Version comparison data
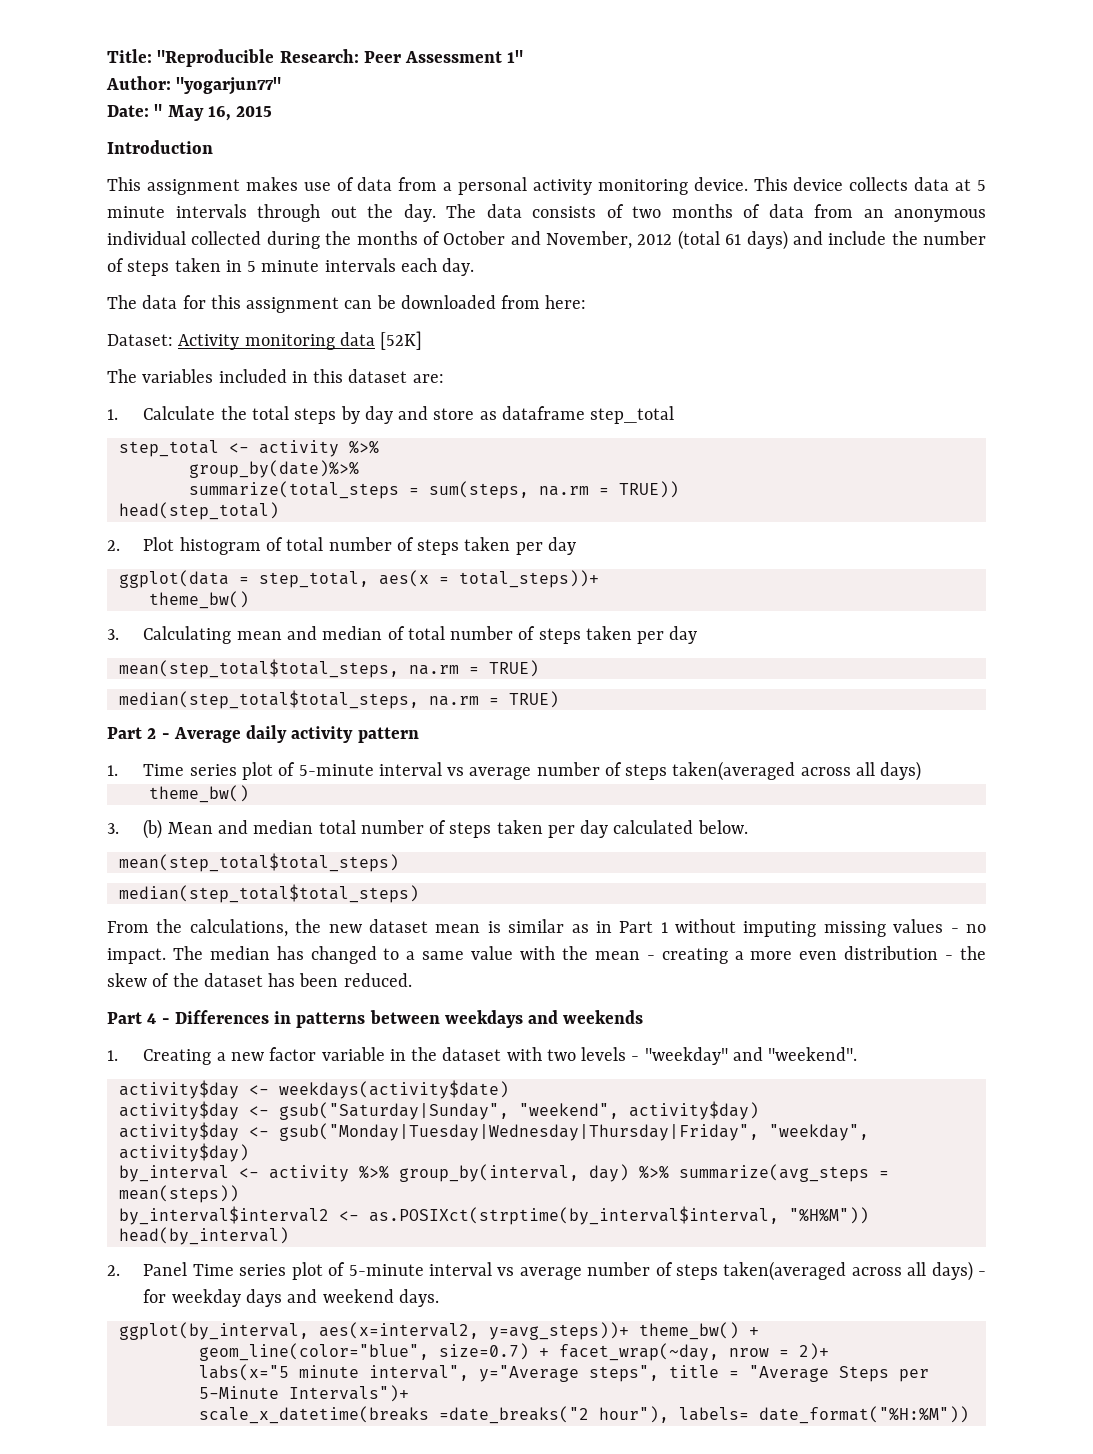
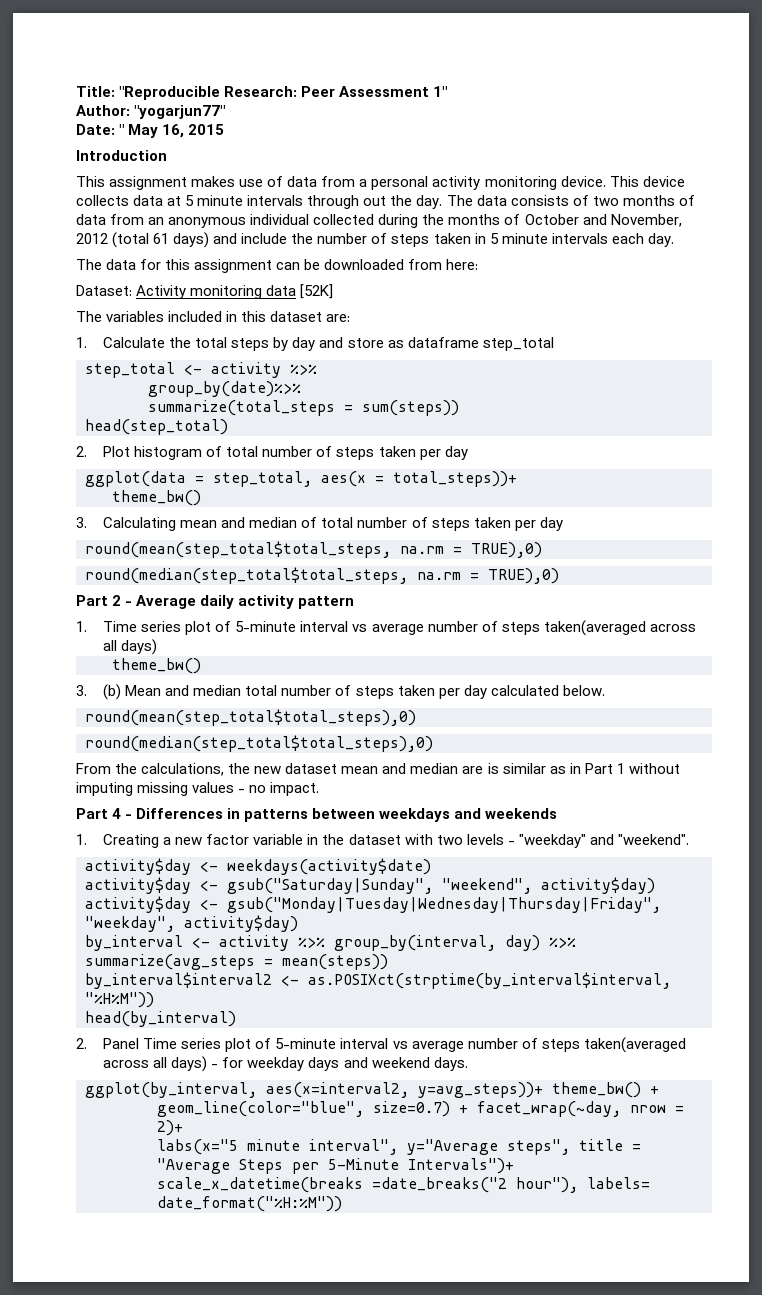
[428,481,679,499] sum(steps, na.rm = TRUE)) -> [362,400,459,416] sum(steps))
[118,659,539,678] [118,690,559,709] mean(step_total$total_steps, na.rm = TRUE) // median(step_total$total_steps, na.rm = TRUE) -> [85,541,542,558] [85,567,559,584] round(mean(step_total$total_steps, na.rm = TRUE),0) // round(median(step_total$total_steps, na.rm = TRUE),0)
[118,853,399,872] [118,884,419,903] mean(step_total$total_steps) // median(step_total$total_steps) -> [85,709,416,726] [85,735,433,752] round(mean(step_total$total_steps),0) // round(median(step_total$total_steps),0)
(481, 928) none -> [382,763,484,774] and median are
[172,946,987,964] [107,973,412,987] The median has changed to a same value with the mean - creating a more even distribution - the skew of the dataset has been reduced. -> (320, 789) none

Work request
Without copying any images, transcribe the records exactly as they stand.

Solution to this problem
[428,481,679,499] sum(steps, na.rm = TRUE)) -> [362,400,459,416] sum(steps))
[118,659,539,678] [118,690,559,709] mean(step_total$total_steps, na.rm = TRUE) // median(step_total$total_steps, na.rm = TRUE) -> [85,541,542,558] [85,567,559,584] round(mean(step_total$total_steps, na.rm = TRUE),0) // round(median(step_total$total_steps, na.rm = TRUE),0)
[118,853,399,872] [118,884,419,903] mean(step_total$total_steps) // median(step_total$total_steps) -> [85,709,416,726] [85,735,433,752] round(mean(step_total$total_steps),0) // round(median(step_total$total_steps),0)
(481, 928) none -> [382,763,484,774] and median are
[172,946,987,964] [107,973,412,987] The median has changed to a same value with the mean - creating a more even distribution - the skew of the dataset has been reduced. -> (320, 789) none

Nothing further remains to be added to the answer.